» **TEXT SEGMENT**:
****
= Lost Belongings =

TV play by Stewart Parker

Lost Belongings is a television play by Northern Ireland playwright Stewart Parker about The Troubles in Northern Ireland. Set in 1980 in Belfast and London, it was screened as a six-part drama, made for Euston Films and Channel 4 and broadcast on ITV and Channel 4 in 1987. The producer was Barry Hanson. with Northern Ireland actors Harry Towb and Stephen Rea in two of the leading roles.

Parker's screenplay was published in 2008.
****
» **PROVIDED DATA**:
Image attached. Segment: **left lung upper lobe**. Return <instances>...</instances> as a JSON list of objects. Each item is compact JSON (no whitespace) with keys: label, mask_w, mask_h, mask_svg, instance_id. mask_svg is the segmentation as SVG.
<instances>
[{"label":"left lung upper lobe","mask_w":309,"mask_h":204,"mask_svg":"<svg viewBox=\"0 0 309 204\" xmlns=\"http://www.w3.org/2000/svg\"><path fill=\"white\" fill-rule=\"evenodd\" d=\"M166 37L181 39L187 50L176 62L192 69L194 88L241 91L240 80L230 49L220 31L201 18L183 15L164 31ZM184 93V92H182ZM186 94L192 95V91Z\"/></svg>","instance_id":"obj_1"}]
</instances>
****
» **TASK**: Can you repeat the passage about the play Lost Belongings, starting at the words "Lost Belongings is" and ending at "published in 2008.", but change "screenplay" to "script"?

» **TASK RESPONSE**:
Lost Belongings is a television play by Northern Ireland playwright Stewart Parker about The Troubles in Northern Ireland. Set in 1980 in Belfast and London, it was screened as a six-part drama, made for Euston Films and Channel 4 and broadcast on ITV and Channel 4 in 1987. The producer was Barry Hanson. with Northern Ireland actors Harry Towb and Stephen Rea in two of the leading roles.

Parker's script was published in 2008.